'Hackathon for good' attracts tech-talent to The Hague

National and international tech-talents get started on solving world problems

November 6, 2018 – During the weekend of November 17th and 18th, The Hague will be dominated by the #Hackathonforgood. Experts in the field of Artificial Intelligence and big data will be presented with challenges that support the efforts of the Red Cross, ICC, NCIA (NATO), Asser Institute and World Vision. With the help of smart data solutions, these organisations hope to make a worldwide difference in the fight against disasters, fake news and international injustice. Around 120 tech-talents (national and international) have signed up for the hackathon.

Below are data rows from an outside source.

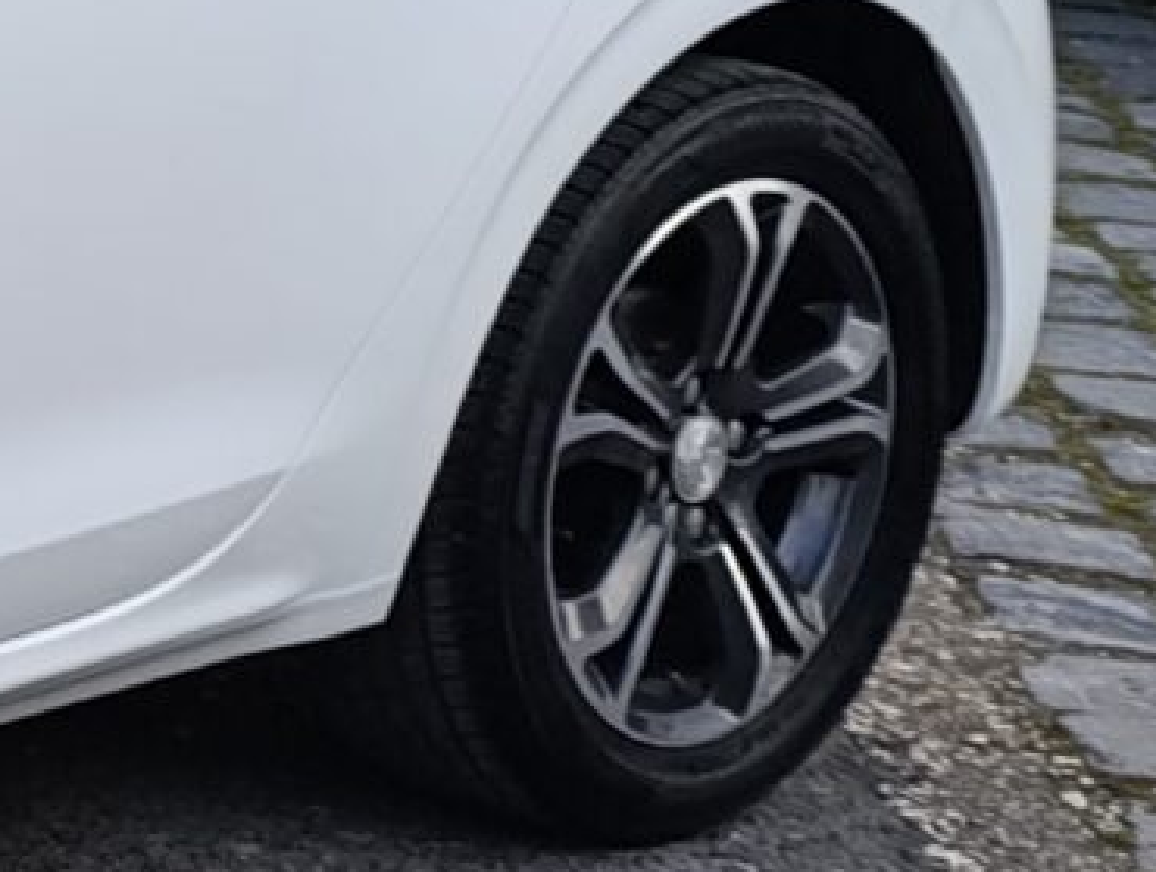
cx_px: -1931
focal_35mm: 159
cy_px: -56
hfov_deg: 10.2
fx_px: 5320
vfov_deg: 9.3
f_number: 1.6
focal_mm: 6.14
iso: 50
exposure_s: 1/304
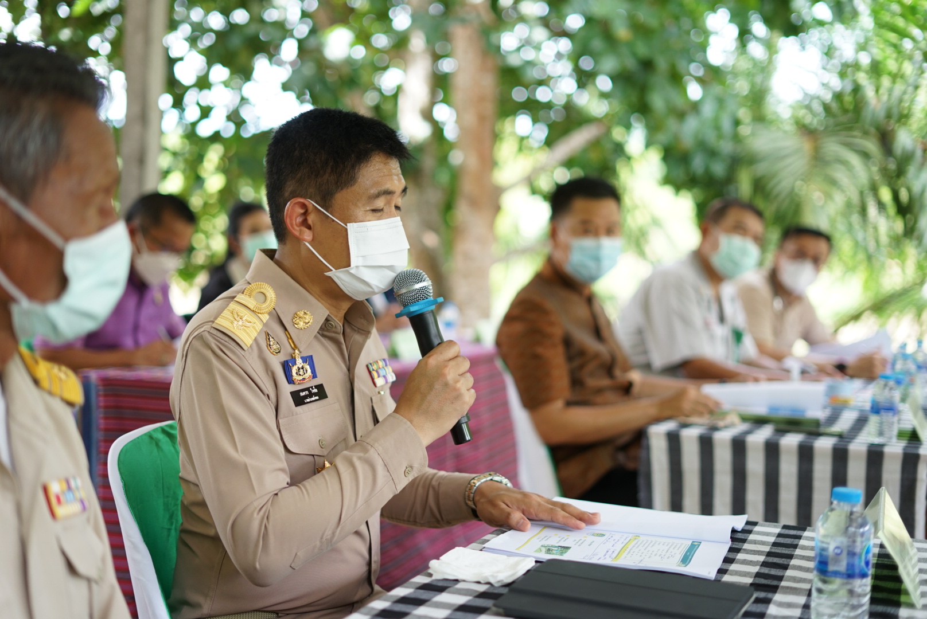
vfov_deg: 27.0
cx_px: 464
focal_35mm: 50
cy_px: 310
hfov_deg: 39.6
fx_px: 1288
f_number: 2
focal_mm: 50
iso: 400
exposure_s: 1/320
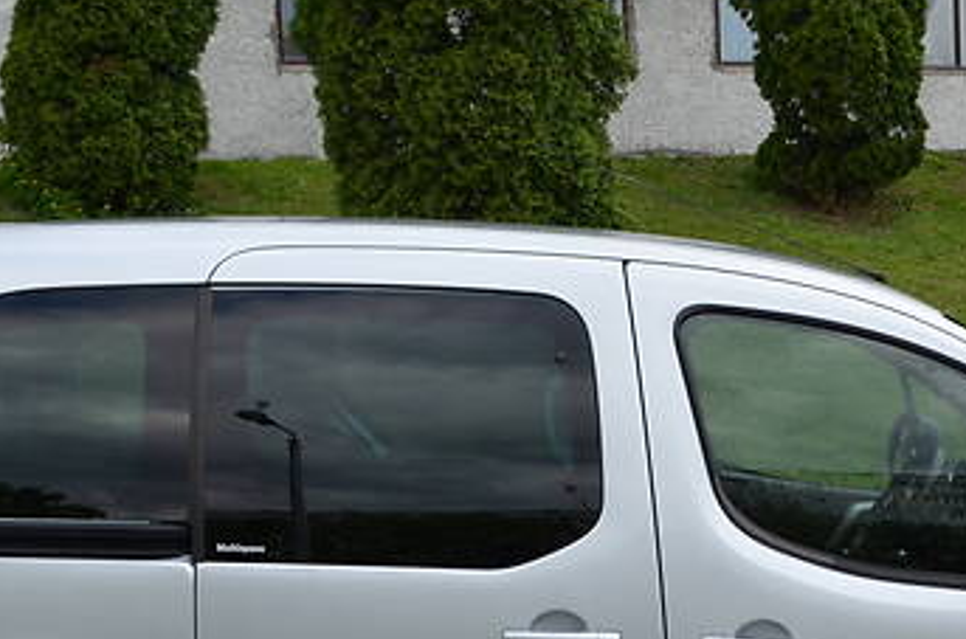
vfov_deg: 17.4
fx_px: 2061
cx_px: 667
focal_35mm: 77
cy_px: 552
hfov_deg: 26.2
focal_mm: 22
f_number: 8
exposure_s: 1/250
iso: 200
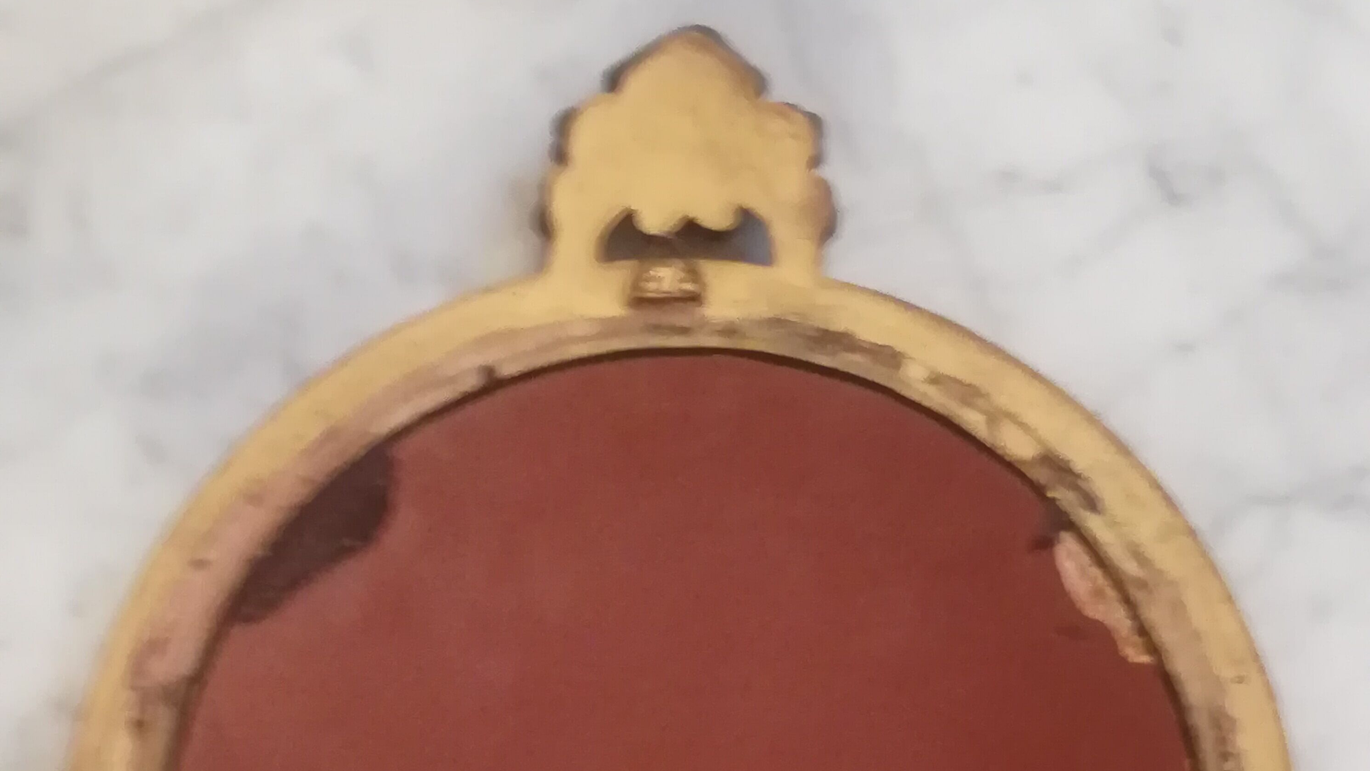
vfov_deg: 18.4
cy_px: 747
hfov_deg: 32.8
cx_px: 685
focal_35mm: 64
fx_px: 2325
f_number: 2.2
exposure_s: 1/14.3
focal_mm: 3.83
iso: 640
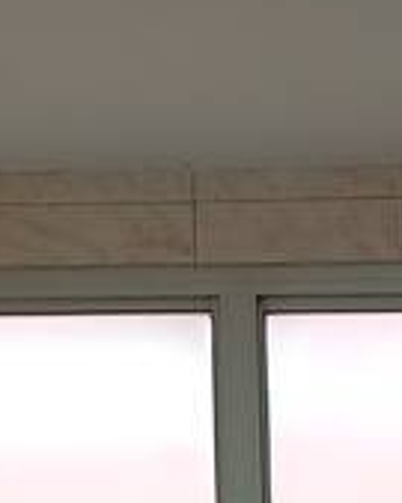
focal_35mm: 175
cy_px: 1426
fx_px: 2605
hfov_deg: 8.6
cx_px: 615
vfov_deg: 9.2
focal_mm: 4.22
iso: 485
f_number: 1.8
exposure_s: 1/120
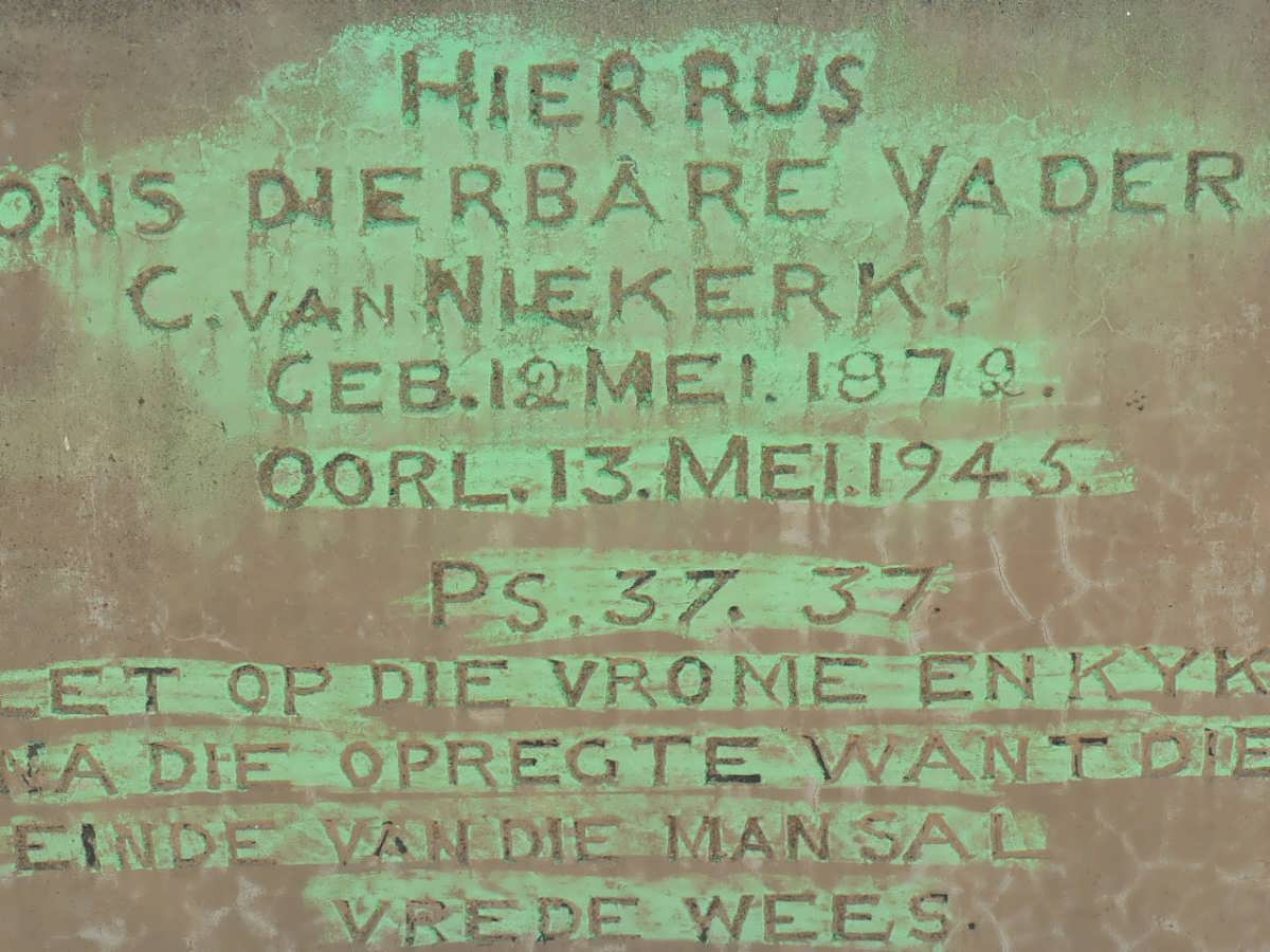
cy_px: 476
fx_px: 5393
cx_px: 635
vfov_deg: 10.1
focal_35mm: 147
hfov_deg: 13.4
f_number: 4
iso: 100
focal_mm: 24.6
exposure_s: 1/200
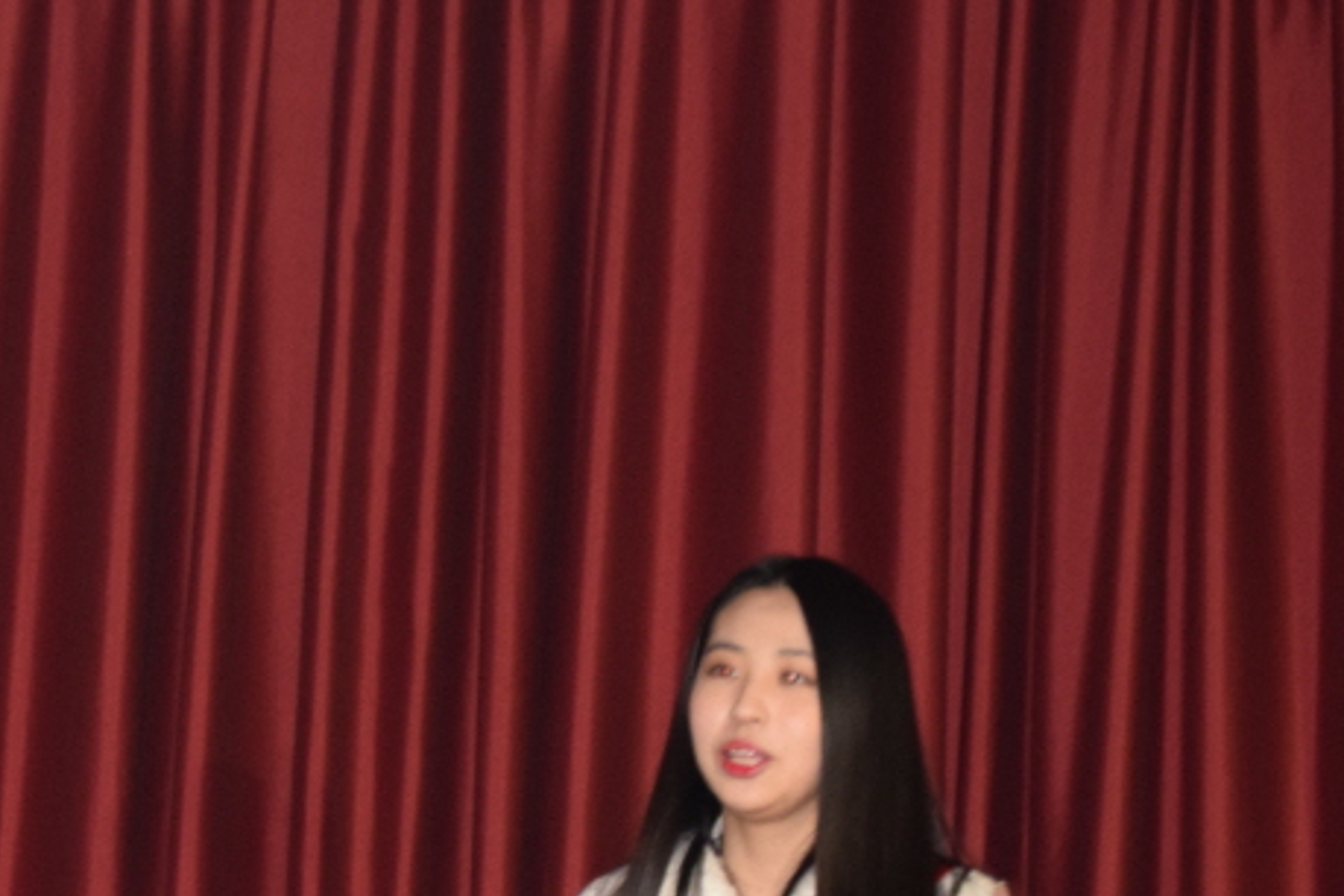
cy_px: 622
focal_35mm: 261
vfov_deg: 5.3
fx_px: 9743
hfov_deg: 7.9
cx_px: -15
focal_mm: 78
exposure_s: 1/60
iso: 1600
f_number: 4.5
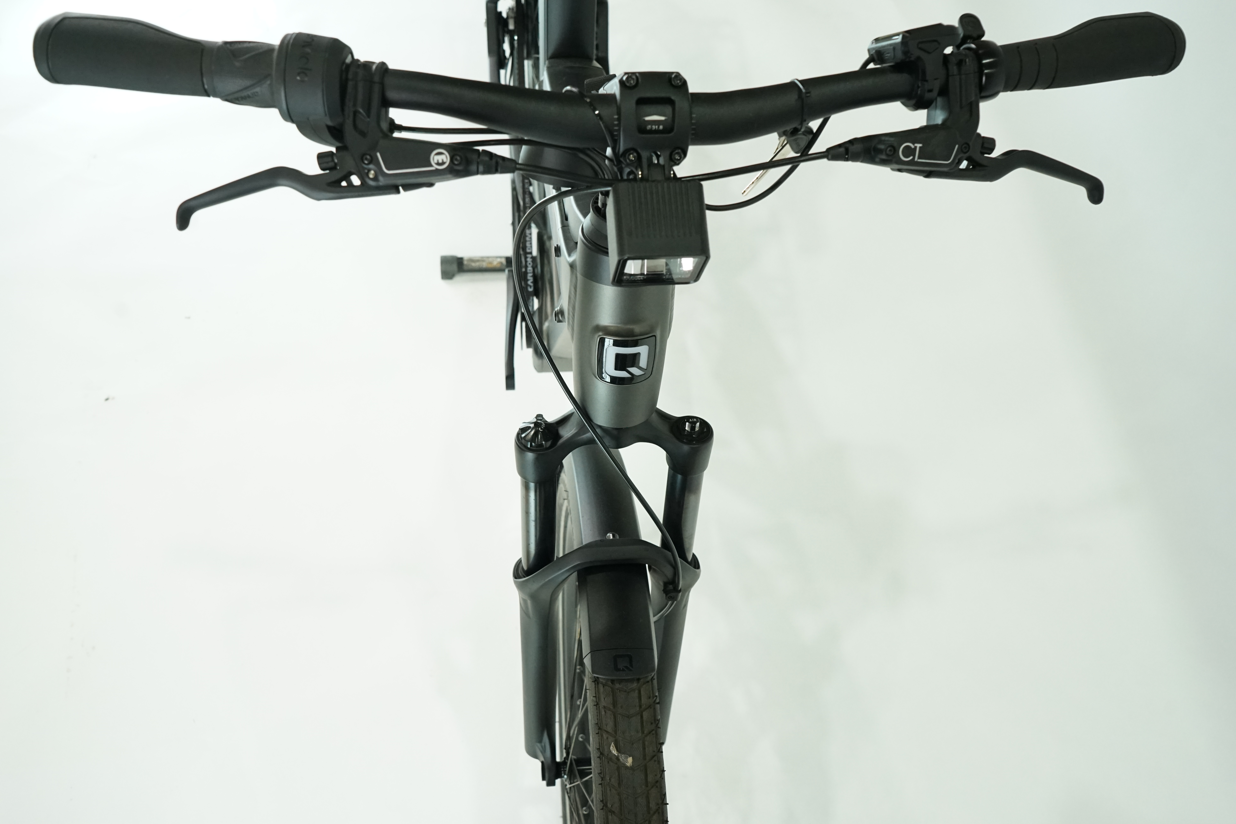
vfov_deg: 45.0
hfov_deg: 63.7
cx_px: 618
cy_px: 412
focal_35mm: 29
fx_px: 996
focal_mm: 29
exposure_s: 1/200
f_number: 6.3
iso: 2500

Saskia Bruines, alderman Education, Knowledge Economy, International: "The profile of the international city of peace and justice makes The Hague the logical place for this 'Hackathon for Good'. As an 'Impact City' we want to actively cooperate with companies, universities, colleges, technology experts and NGOs in finding solutions to world problems. I am happy there is such an overwhelming number of specialists from all over the world who want to join along with us."

The hackathon is also the first visible project of the Data Science Initiative, an initiative of tech entrepreneurs, universities, government and knowledge institutions in The Hague that are committed to peace, justice and security through big data and Artificial Intelligence: Tech for good.

National and international teams

There is much enthusiasm for the hackathon. From over 200 entries, 120 participants were selected to take part in the event. The experts, from all over the world, will participate in teams. This includes teams from England, Uganda and India. To ensure that everyone remains focused, yoga classes and walks are organized and energy managers, a vitality coach and masseurs are present.

Challenges for peace and justice

The teams will tackle six challenges set out by international NGOs:

Red Cross Challenge 1: After a disaster such as an hurricane or typhoon, the Red Cross manually determines (based of satellite images and aerial photographs) what damage to buildings has been done and which emergency aid is most needed and where. The programmers are challenged to develop a new/improved algorithm that automatically analyses a disaster area so that the Red Cross can assess the situation as quickly as possible.

Red Cross Challenge 2: In the fight against disasters, the Red Cross combines data from digital maps and geographical systems to assess the affected area. The problem is that often the data is not comparable or cannot be combined. The participants will be challenged to combine the data from these systems as accurately as possible using a smart solution.

NCIA Challenge: The NATO Communications and Information Agency works with a number of organizations to identify fake news, propaganda and inflammatory information on social media, traditional media and other public sources. The hackers are challenged to analyse images as quickly as possible, for example using image recognition and A.I.

ICC Challenge: As a part of collecting and analysing evidence, the International Criminal Court must examine information across many different formats in order to establish a relationship between individuals and locations. This is done by lawyers and can be very time-consuming. The International Criminal Court wants to automate this process.

World Vision Challenge: In order to improve disaster response, World Vision is looking for a comprehensive model that is able to predict disasters and determine the impact of making emergency funds available on time.

Asser Institute Challenge: In developing countries, land grabbing is a problem that has a major impact on already poor populations, often leading to loss of livelihoods and income. The Asser Institute challenges experts to build a tool that identifies common patterns and characteristics of land grabbing. As a result, risks in comparable areas or countries can be better assessed, and land grabbing avoided.

Renowned jury to determine three winners

On Sunday, November 18th, the jury will announce the three winners. The jury of the 'Hackathon for good' consists of Prof. Dr. Mirjam van Reisen, Irakli Beridze, Prof. Dr. Valerie Frissen, Taco Ekkel and Devin Krotman. The winners will receive a cash prize of € 2,500, € 5,000 or € 10,000 respectively.